Tumor-associated macrophages mediate the link between inflammation and cancer progression. Here, we showed that macrophage-derived soluble factors induce canonical Wnt signaling in colon cancer cells and promote their growth. Tumor cells induced the release of interleukin (IL)-1β from macrophages, which induced phosphorylation of GSK3β, stabilized β-catenin, enhanced T-cell factor (TCF)-dependent gene activation and induced the expression of Wnt target genes in tumor cells. Neutralization experiments using anti-IL-1β-specific antibodies, or silencing of IL-1β in THP1 macrophages, showed that IL-1β was required for macrophages to induce Wnt signaling and to support the growth of tumor cells.

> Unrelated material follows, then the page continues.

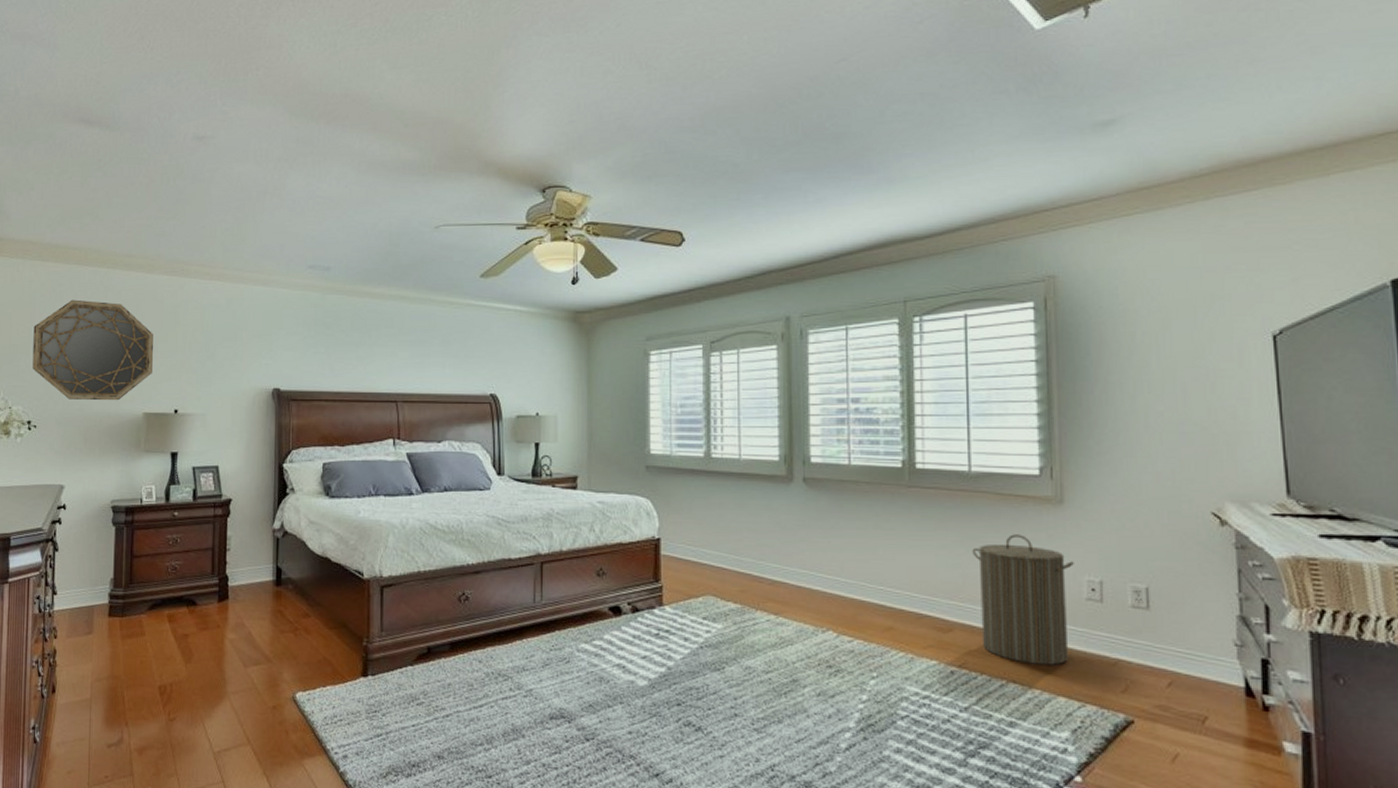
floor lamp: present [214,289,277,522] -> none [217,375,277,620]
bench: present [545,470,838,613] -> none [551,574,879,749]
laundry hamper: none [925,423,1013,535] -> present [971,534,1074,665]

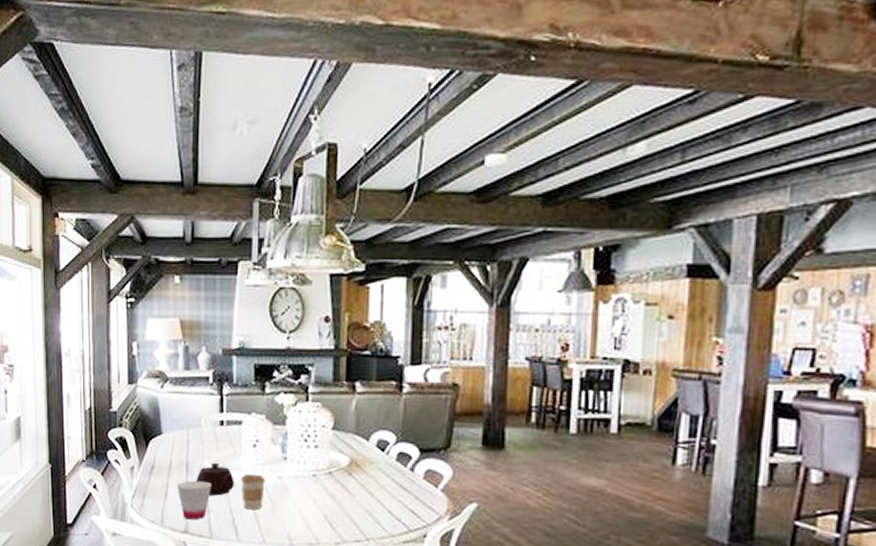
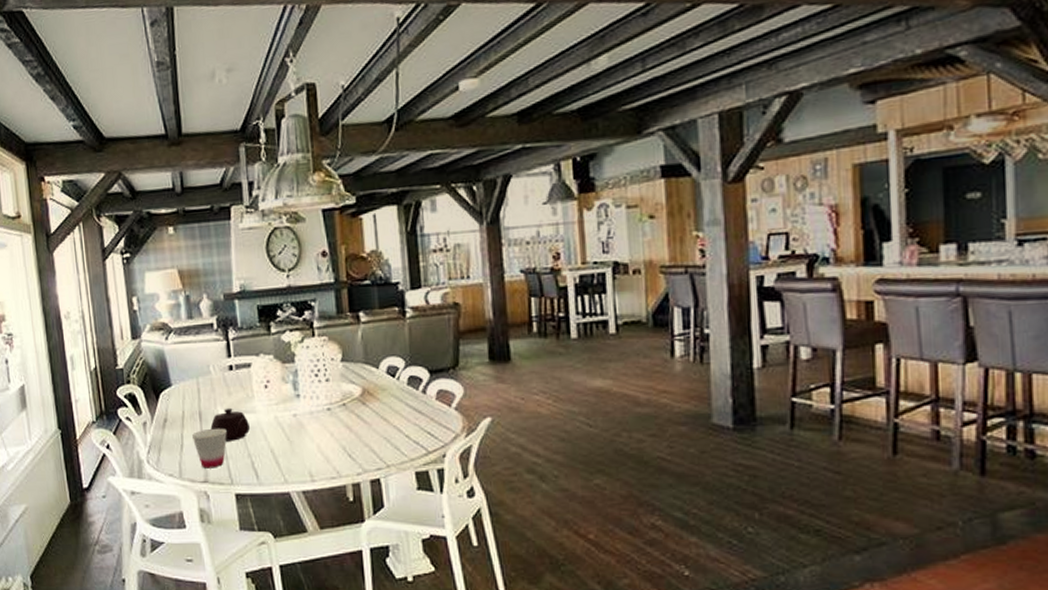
coffee cup: present [241,473,265,510] -> none [255,414,281,451]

Constitutive activation of signal transducer and activator of transcription (STAT)1 in THP1 macrophages was essential for the induction of IL-1β and thus for the activation of β-catenin signaling in tumor cells. Vitamin D₃, an effective chemopreventive agent, interrupted this crosstalk by blocking the constitutive activation of STAT1 and the production of IL-1β in macrophages, and therefore—in a vitamin D receptor-dependent manner—inhibited the ability of macrophages to activate Wnt signaling in colon carcinoma cells. Our data therefore established that vitamin D₃ exerts its chemopreventive activity by interrupting a crosstalk between tumor epithelial cells and the tumor microenvironment.